• GIVEN PASSAGE
* * *

Monday, 13 August 2018, 12:09 Last update: about 7 years ago

We are now past the midyear and can therefore try to draw up an appraisal of what the Capital City of Culture has brought with it.

Not all the items we will be mentioning are to be ascribed to Jason Micallef who was appointed by the government to spearhead the Valletta 18 celebrations.

Let us list:

-         The Auberge d’Italie which is being turned into a Museum of Fine Arts is far from being ready.

-         The St John’s Co-Cathedral Museum is still closed to visitors.

Let us explain.

Six years ago the Museum of Fine Arts was housed, inadequately, in a palace in South Street. Then agreement was reached to swap it for the Auberge d’Italie which at that time (we are speaking of the last years of the PN administration) housed MTA and the Ministry of Tourism.

Then, when Labour got to govern, the MTA staff refused to move to South Street. They were not all wrong. The palazzo has a grand staircase but then many rooms are small and dingy and lack air.

Anyway, after many negotiations, MTA accepted to move out and the work on the restoration and refurbishment of the building could begin. The new museum will be called MUZA and will be a new concept for a museum with enhanced feedback by the visitors.

So far, so good. But the works have encountered some difficulties and, for example, the re-orientation of the building towards its original entrance, behind the La Vallette statue, is still very much a work in progress.

The inauguration of MUZA, originally set to be one of the V18 highlights, has been postponed again and again and now is tentatively set for the last  months of the year.

Meanwhile the hundreds, if not thousands, of works of art by Maltese artists languish in the reserve collection without being seen and enjoyed by the public.

Over at St John’s, the work on the extension of the museum was announced and rendered public months ago. But it also means that the museum, or significant parts of it, has been closed for months.

Thus the visitors who have been attracted to come to Malta by the V18 publicity are missing out on two of the main attractions Malta can offer.

There’s more: the Palace of the Grand Masters too is being restored and significant parts of it are closed to the public.

Of course, visitors can still visit St John’s and maybe parts of the Palace but their visit to Malta is considerably poorer than it will be when these works are finally over and the sites can be enjoyed.

* * *

• SET TASK 1
Copy the stretch of the records from the start through the line that contains "sekumpulan: sekumpulan -> berdasarkan".
The records below are unrelated to the Valletta 18 commentary above.

• DATA LINES

* * *

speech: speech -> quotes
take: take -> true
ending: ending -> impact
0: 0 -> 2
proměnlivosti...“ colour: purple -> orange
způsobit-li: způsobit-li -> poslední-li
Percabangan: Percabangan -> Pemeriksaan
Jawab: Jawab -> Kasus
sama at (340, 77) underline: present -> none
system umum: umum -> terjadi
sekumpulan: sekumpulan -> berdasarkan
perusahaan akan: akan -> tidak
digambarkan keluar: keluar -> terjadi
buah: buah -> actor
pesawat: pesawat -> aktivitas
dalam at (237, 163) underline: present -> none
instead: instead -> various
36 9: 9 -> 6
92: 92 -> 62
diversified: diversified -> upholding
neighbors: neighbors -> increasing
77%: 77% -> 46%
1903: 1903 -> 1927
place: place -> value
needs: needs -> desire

* * *

• SET TASK 2
List every building that the Valletta 18 commentary says is undergoing restoration, refurbishment or extension work.

• EXERCISE RESPONSE 1
speech: speech -> quotes
take: take -> true
ending: ending -> impact
0: 0 -> 2
proměnlivosti...“ colour: purple -> orange
způsobit-li: způsobit-li -> poslední-li
Percabangan: Percabangan -> Pemeriksaan
Jawab: Jawab -> Kasus
sama at (340, 77) underline: present -> none
system umum: umum -> terjadi
sekumpulan: sekumpulan -> berdasarkan

• EXERCISE RESPONSE 2
- The Auberge d'Italie
- The St John's Co-Cathedral Museum
- The Palace of the Grand Masters